Except it’s not. In 2017 determining risk at SME level and at asset (equipment) level should be much faster. Processes should be largely automated (with safety nets of course). Fintech pioneers such as dealflo are rapidly improving the legal integrity of electronic agreements and with a new wave of video technology allowing remote examination, there is no reason for evaluation and agreement to take days. ‘Faster Payments’, the standard now for interbank ( UK ) transfers means the funds can be transferred within minutes.


2.) Deploying fintech to combat fraud. Sometimes fraud materialises as multiple financing (overlaying) against a single asset or piece of equipment. Alternatively it may take the form of financing assets that only exist on paper or in the form of contracts that have been fabricated/altered/forged, as was the case with the Total Asset Finance (a Warwickshire based broker) case where Barclays and KBC suffered £160 million of fraud.  Fintech, with the application of blockchain technology, AI and integrated ‘big data’, will play a huge role in reducing these risks.


3.) Benefits from disintermediation. Equipment finance is often heavily intermediated. The flow of financing sometimes has more layers than a heart attack-inducing lasagna (see below). Typically it can take the form of a:

Many layers of intermediation..

Five layer lasagna..

SME ->  Accountant -> The Broker->The Leasing Co -> Layer The Asset Manager (via block funding)

Or even a six layer lasagna..

SME -> Regional Advisor -> Broker -> Bank -> Investment Bank -> Asset Manager (via securitisation/ other bond issuance)

All of this intermediation leads to A. increased complexity that leads to an increased propensity for errors and B. increased cost that is passed on as higher cost of financing to SME and lower return on funding for the Asset Manager. Direct Lending technology, as popularised by peer-to-peer platforms but more prevalent in institutional financing, has already had a huge impact on reducing financing rates in commercial property and will make a huge difference to smaller ticket finance segments, such as equipment finance, as technology improves to allow this.


4.) The potential from capturing and analysing new sources of data. There are two dimensions to credit scoring in equipment finance. Firstly, the assessment of the borrower’s creditworthiness and secondly, the assessment of the asset (the equipment) strength as security. The former is well covered by traditional lenders and recent developments such as PSD2, the increasingly sophistication of credit bureau and the opening up of bank account data through platforms such as Yodlee and Bank Vision mean that the measurement of SME creditworthiness is better than ever before.

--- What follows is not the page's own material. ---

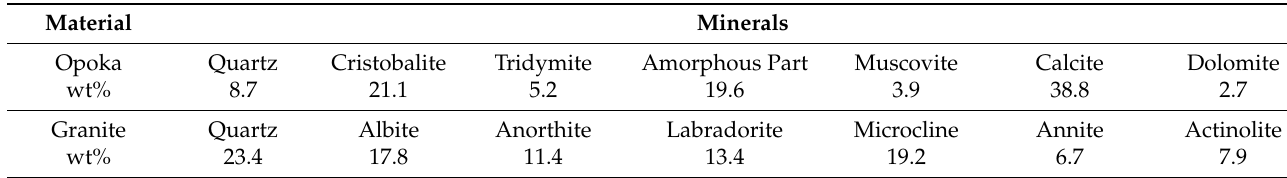
Table 2. Mineral composition of raw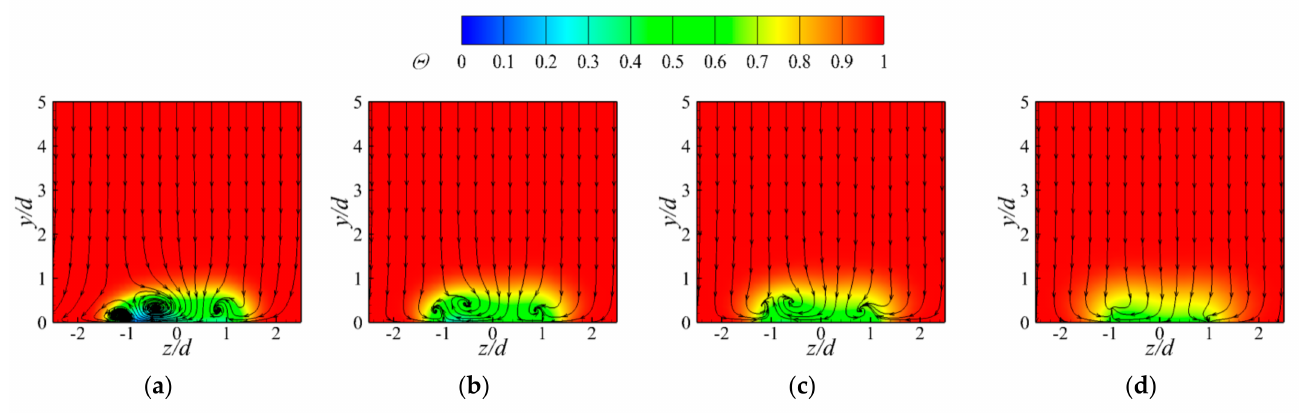
Figure 7. Dimensionless temperature contours and streamlines in downstream normal sections on the pressure side for DJFC under M = 0.5. ( a ) s / d = 3, ( b ) s / d = 6, ( c ) s / d = 9, ( d ) s / d = 15.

However it is on the asset side where there is the greatest propensity for data availability to make a difference. Traditionally the opaqueness and complexity of specialist business equipment and machinery across a multitude of industries was overwhelming for funders. That data is now becoming 1.) much more accessible and 2.) the power of analysis has increased substantially with engines such as IBM’s watson and Google’s Deep Mind.


5.) Fintech can assist asset monitoring and protection. For equipment and machinery to serve as effective security to justify the term ‘asset finance’,  the underlying value must be protected over time. Theft, accidental damage or more commonly, plain misuse, can undermine the funders security. In the past this risk was mitigated with regular visits, with a cost that was ultimately paid for by the SME!

For some years now, telematics, which in reality is a well established branch of the ‘in-vogue’ field known as Internet Of Things (IOT), has enabled a leap forward in the management of assets by funders. Using OBD chip technology, everything from location to the hours of operation, to mechanical status can be monitored remotely. Servicing can be scheduled for when it is really needed rather than on a pre-set periodic basis. The technology was susceptible to tampering, very expensive and user unfriendly but is now much improved on all three counts.

Over the coming months EquipmentConnect will be rolling out its MVP which will incorporate technology to address the above. Tech isn’t essential to a sucessful startup but good tech will be a cornerstone equipment finance and at EquipmentConnect we see tech as the lever that gives us the power to really ensure a better deal for funder and SME.